** Task data follows **

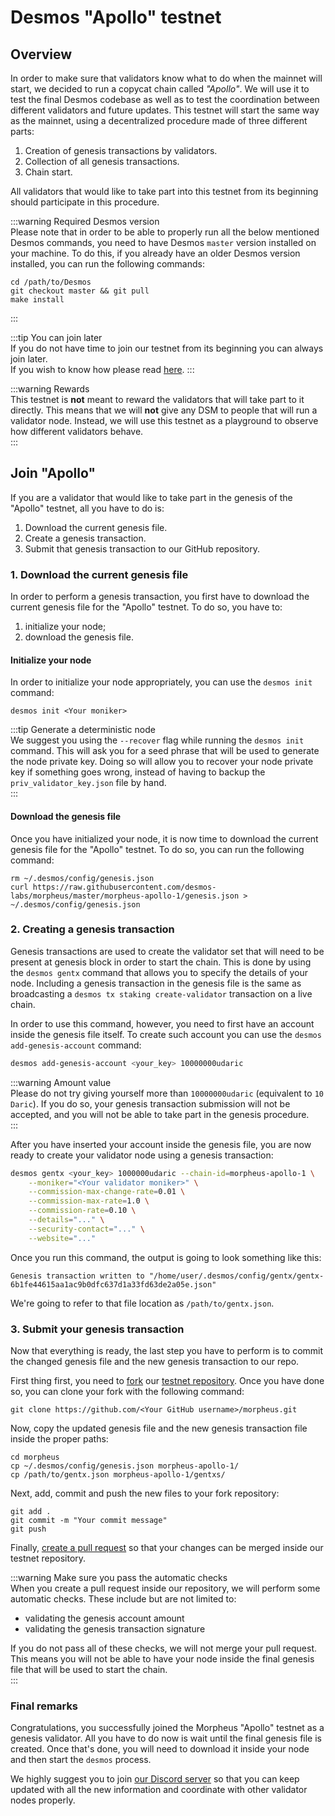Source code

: # Desmos "Apollo" testnet

## Overview

In order to make sure that validators know what to do when the mainnet will start, we decided to run a copycat chain
called _"Apollo"_. We will use it to test the final Desmos codebase as well as to test the coordination between
different validators and future updates. This testnet will start the same way as the mainnet, using a decentralized
procedure made of three different parts:

1. Creation of genesis transactions by validators.
2. Collection of all genesis transactions.
3. Chain start.

All validators that would like to take part into this testnet from its beginning should participate in this procedure.

:::warning Required Desmos version  
Please note that in order to be able to properly run all the below mentioned Desmos commands, you need to have Desmos `master` version installed on your machine. 
To do this, if you already have an older Desmos version installed, you can run the following commands: 
```shell
cd /path/to/Desmos
git checkout master && git pull
make install
```
:::

:::tip You can join later  
If you do not have time to join our testnet from its beginning you can always join later.  
If you wish to know how please read [here](../testnets/join-public.md).
:::

:::warning Rewards  
This testnet is **not** meant to reward the validators that will take part to it directly. This means that we will
**not** give any DSM to people that will run a validator node. Instead, we will use this testnet as a playground to
observe how different validators behave.  
:::

## Join "Apollo"

If you are a validator that would like to take part in the genesis of the "Apollo" testnet, all you have to do is:

1. Download the current genesis file.
2. Create a genesis transaction.
3. Submit that genesis transaction to our GitHub repository.

### 1. Download the current genesis file

In order to perform a genesis transaction, you first have to download the current genesis file for the "Apollo"
testnet. To do so, you have to:

1. initialize your node;
2. download the genesis file.

#### Initialize your node

In order to initialize your node appropriately, you can use the `desmos init` command:

```shell
desmos init <Your moniker>
```

:::tip Generate a deterministic node  
We suggest you using the `--recover` flag while running the `desmos init` command. This will ask you for a seed phrase
that will be used to generate the node private key. Doing so will allow you to recover your node private key if
something goes wrong, instead of having to backup the `priv_validator_key.json` file by hand.  
:::

#### Download the genesis file

Once you have initialized your node, it is now time to download the current genesis file for the "Apollo" testnet. To do
so, you can run the following command:

```shell
rm ~/.desmos/config/genesis.json
curl https://raw.githubusercontent.com/desmos-labs/morpheus/master/morpheus-apollo-1/genesis.json > ~/.desmos/config/genesis.json
```

### 2. Creating a genesis transaction

Genesis transactions are used to create the validator set that will need to be present at genesis block in order to start the chain.
This is done by using the `desmos gentx` command that allows you to specify the details of your node. Including a genesis transaction in the genesis file is the same as broadcasting a `desmos tx staking create-validator` transaction on a live chain.

In order to use this command, however, you need to first have an account inside the genesis file itself. To create such
account you can use the `desmos add-genesis-account` command:

```bash
desmos add-genesis-account <your_key> 10000000udaric 
```

:::warning Amount value  
Please do not try giving yourself more than `10000000udaric` (equivalent to `10 Daric`). If you do so, your genesis
transaction submission will not be accepted, and you will not be able to take part in the genesis procedure.  
:::

After you have inserted your account inside the genesis file, you are now ready to create your validator node using a
genesis transaction:

```bash
desmos gentx <your_key> 1000000udaric --chain-id=morpheus-apollo-1 \
    --moniker="<Your validator moniker>" \
    --commission-max-change-rate=0.01 \
    --commission-max-rate=1.0 \
    --commission-rate=0.10 \
    --details="..." \
    --security-contact="..." \
    --website="..."
```

Once you run this command, the output is going to look something like this:

```
Genesis transaction written to "/home/user/.desmos/config/gentx/gentx-6b1fe44615aa1ac9b0dfc637d1a33fd63de2a05e.json"
```

We're going to refer to that file location as `/path/to/gentx.json`.

### 3. Submit your genesis transaction

Now that everything is ready, the last step you have to perform is to commit the changed genesis file and the new
genesis transaction to our repo.

First thing first, you need to [fork](https://docs.github.com/en/github/getting-started-with-github/fork-a-repo) our
[testnet repository](https://github.com/desmos-labs/morpheus). Once you have done so, you can clone your fork with the
following command:

```shell
git clone https://github.com/<Your GitHub username>/morpheus.git 
```

Now, copy the updated genesis file and the new genesis transaction file inside the proper paths:

```shell
cd morpheus
cp ~/.desmos/config/genesis.json morpheus-apollo-1/ 
cp /path/to/gentx.json morpheus-apollo-1/gentxs/
```

Next, add, commit and push the new files to your fork repository:

```shell
git add . 
git commit -m "Your commit message"
git push
```

Finally, [create a pull request](https://docs.github.com/en/github/collaborating-with-issues-and-pull-requests/creating-a-pull-request)
so that your changes can be merged inside our testnet repository.

:::warning Make sure you pass the automatic checks  
When you create a pull request inside our repository, we will perform some automatic checks. These include but are not
limited to:

- validating the genesis account amount
- validating the genesis transaction signature

If you do not pass all of these checks, we will not merge your pull request. This means you will not be able to have
your node inside the final genesis file that will be used to start the chain.  
:::

### Final remarks

Congratulations, you successfully joined the Morpheus "Apollo" testnet as a genesis validator. All you have to do now is
wait until the final genesis file is created. Once that's done, you will need to download it inside your node and then
start the `desmos` process.

We highly suggest you to join [our Discord server](https://discord.gg/yxPRGdq) so that you can keep updated with all the
new information and coordinate with other validator nodes properly.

** End of Task data **

▸ Work order: This task calls for each line of the material that contains "perform".

▸ Your solution:
In order to perform a genesis transaction, you first have to download the current genesis file for the "Apollo"
Now that everything is ready, the last step you have to perform is to commit the changed genesis file and the new
When you create a pull request inside our repository, we will perform some automatic checks. These include but are not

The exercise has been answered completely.